ギャルたちとセレクトショップに入る。店員は最初戸惑っていたが、ギャルたちがパイナップルロボと自然に会話をしているため、すぐに状況を受け入れていた。店員とギャルたちはすぐに意気投合し、パイナップルロボに似合う服を探し始める。

「パイナ!これ良いじゃん!」と、ギャルが選んだTシャツにはサーファーが描かれていた。「Tシャツの形状では、頭部のパイナップルを通過することが出来ないため、着用出来ません。」とギャルに伝えると、「ウケるw」と笑った。そんなやり取りを見て、「これはどうですか?」と店員が選んだのは、赤いアロハシャツとハーフパンツだ。

(今の季節は冬だが、頭部のパイナップルのせいで店内の季節感がおかしくなっている。季節外れの服ではあるが、せっかく選んでくれたのだから、試着をしてみよう。)

赤いアロハとハーフパンツを着た姿をみんなに見せると、「めっちゃ似合ってんじゃん!」、「ロボ感なくなったよ!」、「そっちの方が可愛い!」と好評だった。しかし、南国パイナップルの要素が強くなり過ぎていた。

(たしかに、ロボ感は薄れたが、マスコットキャラクター感が強くなり過ぎている。私は、あまり目立たずに行動したい。パイナップルの頭部だけでも困っているのに、これでは全身パイナップルになったも同然だ。)

「少し、派手過ぎます。」とパイナップルロボは正直な気持ちを伝えた。その後、いろいろな服を試したが、似合うものは無い。悩んだ末に店員が、「こういうのもありますけど?」と緑のジャージを持ってきた。試着してみるとサイズはぴったりだった。

(頭部のパイナップルとの相性も悪くない。しかし、ジャージ上下では、スポーティーな印象が強すぎる。スポーツとパイナップルという組み合わせは違和感しかない。)

「ジャージの上に、下はこれでどうよ?」と、ギャルの友達の男が太ジーパンを勧めてきた。パイナップルとの相性やアイテムの無難さは、パイナップルロボの要望に応えていた。パイナップルロボは結局、緑ジャージの上と太ジーパンを購入することに決めた。ギャルたちは、「ちょっと地味じゃな~い。」と言っていたが、男友達には評判が良かった。

レジで金額を確認すると、2点の合計金額は27,600円だった。

(私に内蔵されている決済システムは博士のクレジットカードに紐付いているので、27,600円の支払いが問題行動として認定される可能性はあるが、もう後には引けない。)

購入した服は、すぐに着用するためにタグを切ってもらった。初めて購入した服に身を包みパイナップルロボは店の外に出る。するとギャルたちは、「パイナって他に困ってることないの?」と聞いてきた。

(私は、いつからパイナと呼ばれていただろうか。
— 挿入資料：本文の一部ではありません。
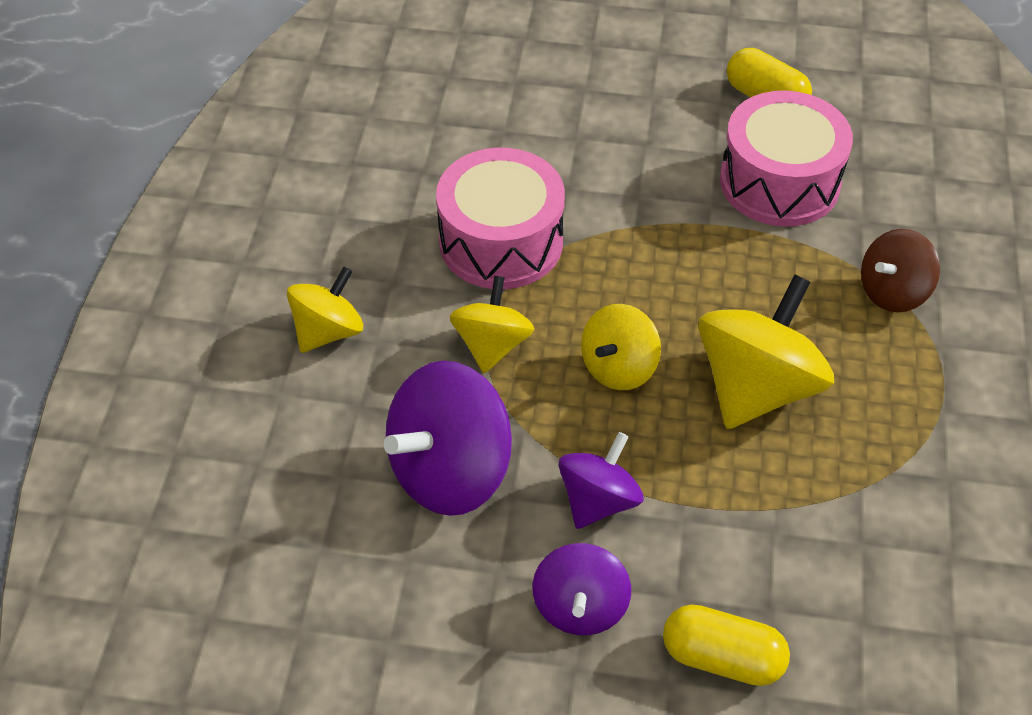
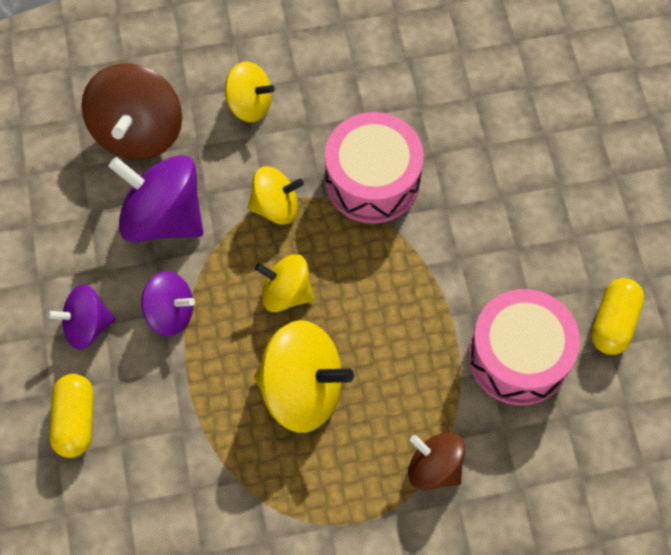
camera: 70 degrees right, 15 degrees up
(302, 466) = (138, 132): none -> brown spinning top

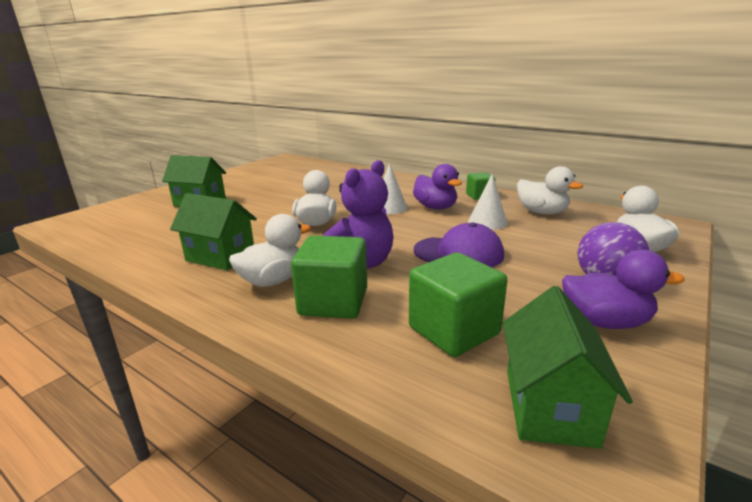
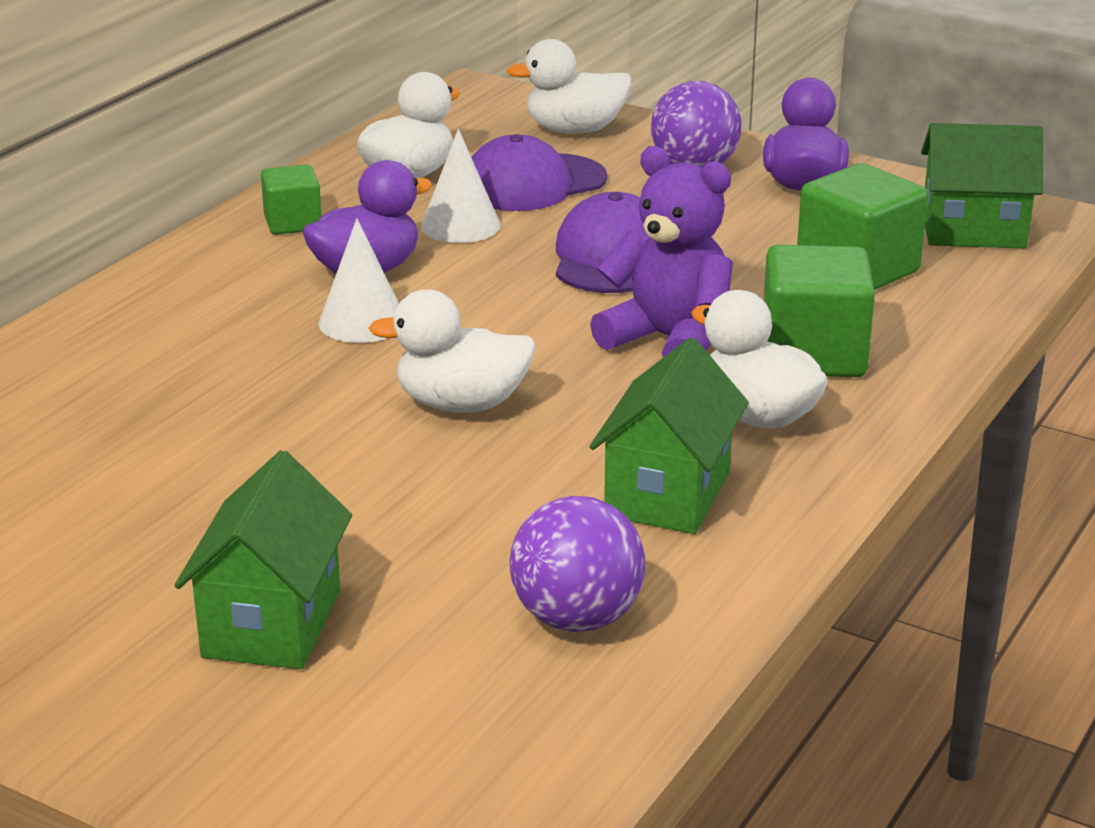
camera: 95 degrees left, 5 degrees up
(155, 239) = (577, 618): none -> purple ball
(548, 236) = (533, 184): none -> purple cap

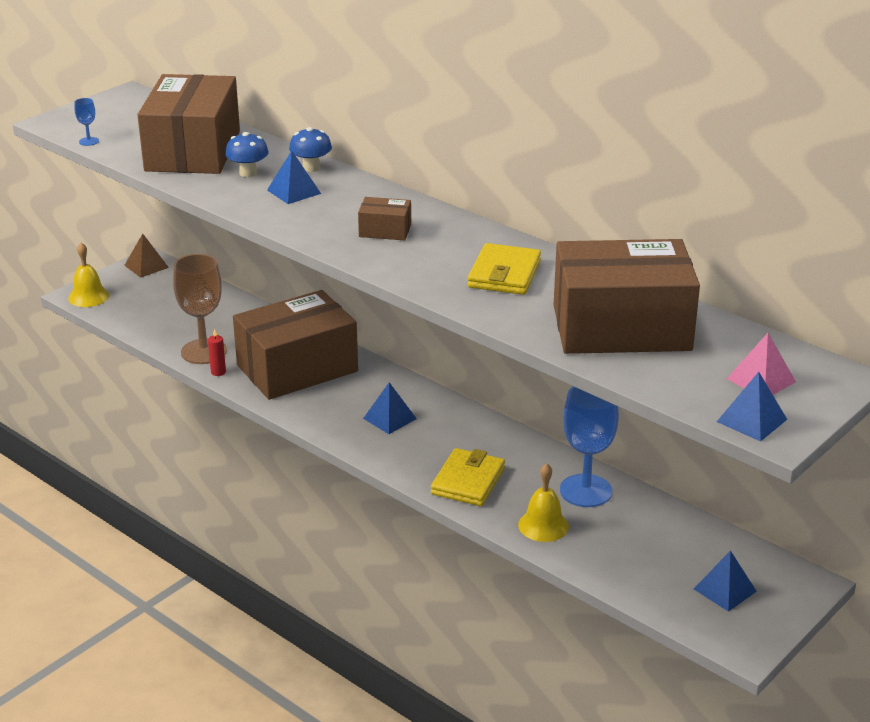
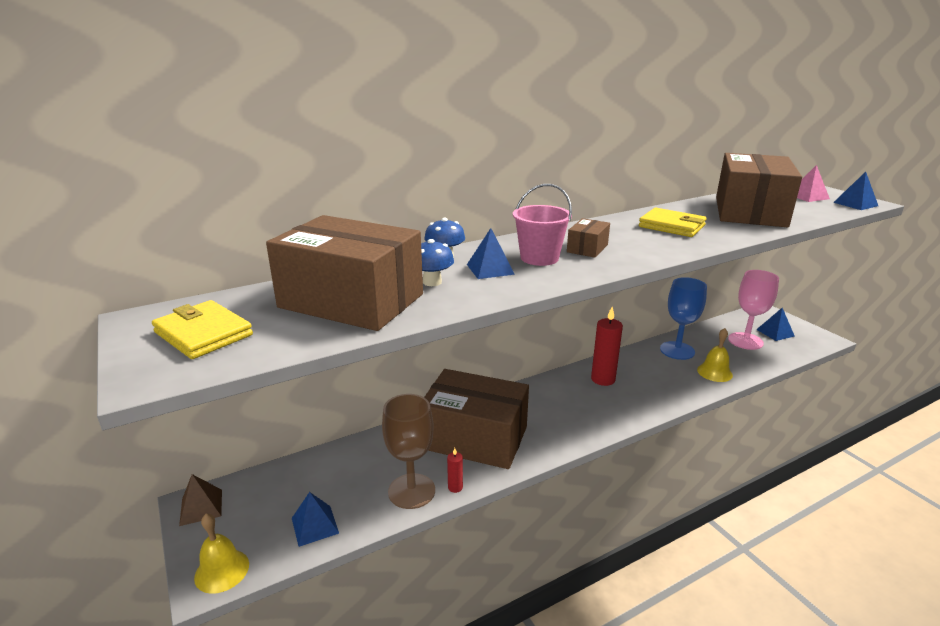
camera: 70 degrees left, 5 degrees down
(89, 141) = (249, 357): blue goblet -> none
(297, 368) = (475, 438): brown box -> brown box turned 60 degrees counterclockwise
(338, 210) = (539, 258): none -> pink bucket
(389, 418) = (571, 406): blue pyramid -> blue pyramid (315, 525)
(464, 435) = (603, 379): none -> red candle
(468, 481) = (661, 389): yellow wallet -> yellow wallet (203, 334)
(667, 556) = (745, 341): none -> pink goblet

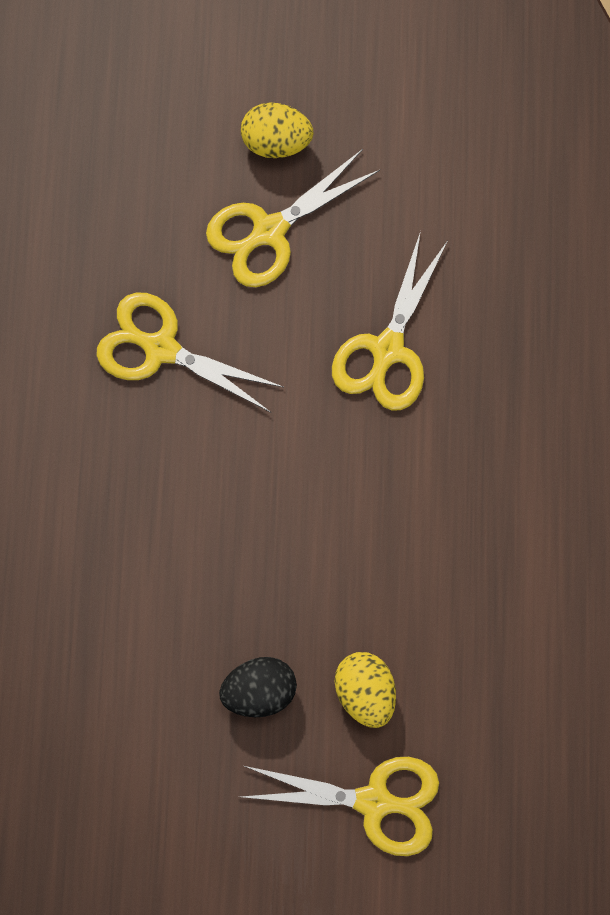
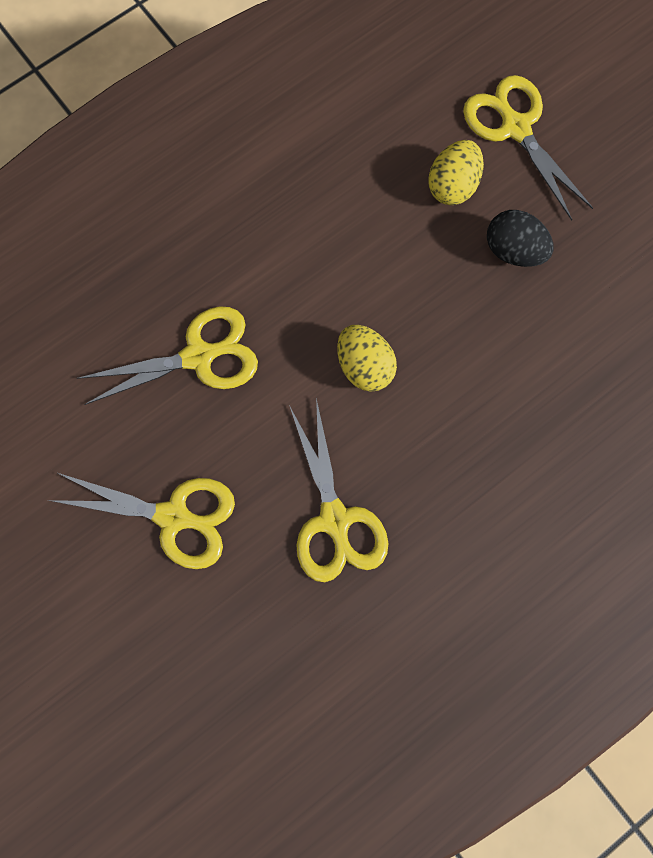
camera: 130 degrees left, 0 degrees up
(276, 141) = (92, 574): yellow egg -> yellow egg (364, 366)

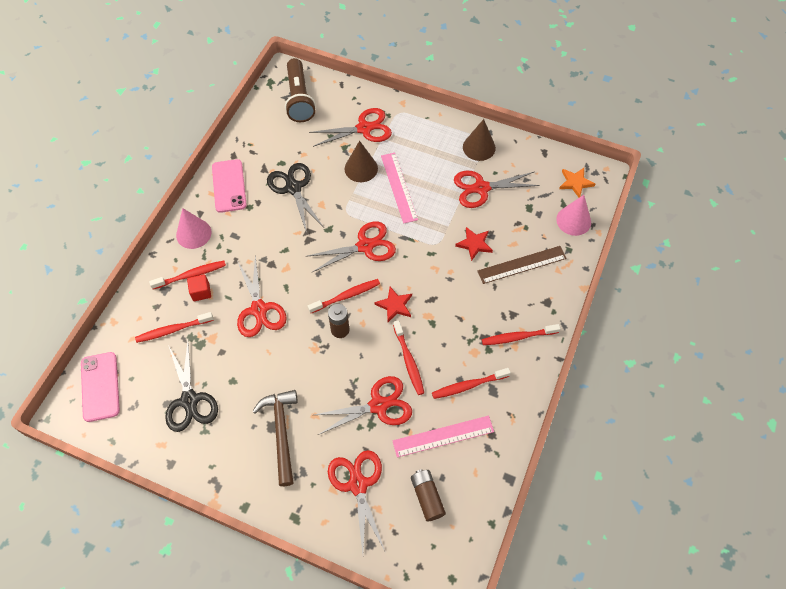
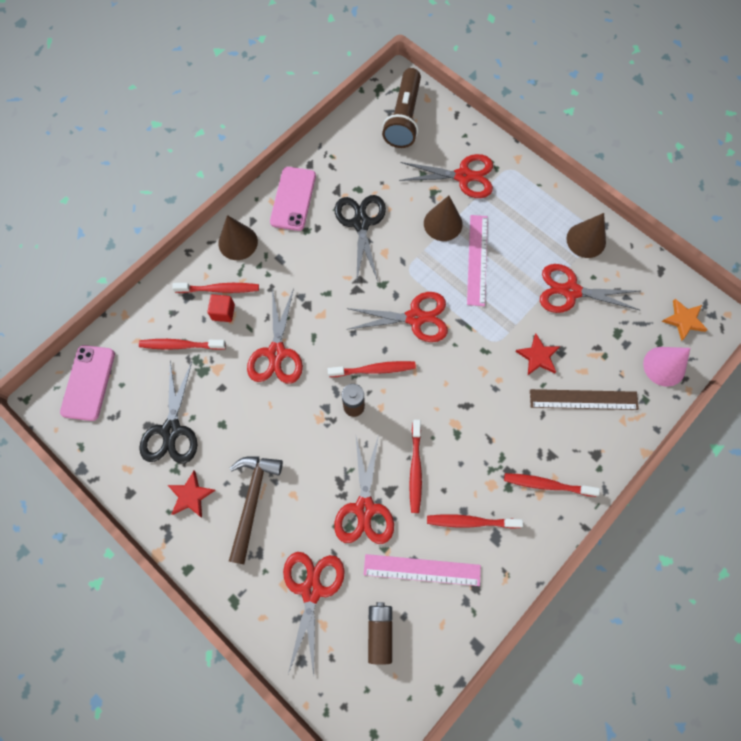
camera: 20 degrees right, 10 degrees up
(193, 233) = (238, 242): pink cone -> brown cone
(378, 405) = (364, 508): red scissors -> red scissors turned 90 degrees clockwise
(394, 305) = (423, 399): red star -> red star (191, 495)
)

「充電できる場所を探すのに困っています。」と答えると、「充電に困ったらうち来なよ。」とギャルからは驚きの答えが返ってきた。

(パイナップルロボを家に招くことに抵抗は無いのだろうか。コミュニケーションが取れるからといって、そんなに警戒を解いてくれるものだろうか。かく言う私も、最初はギャルたちを警戒していたが、今はギャルの家で充電をしても大丈夫だと思ってしまっている。)

パイナップルロボとギャルたちは、連絡先を交換し友達になった。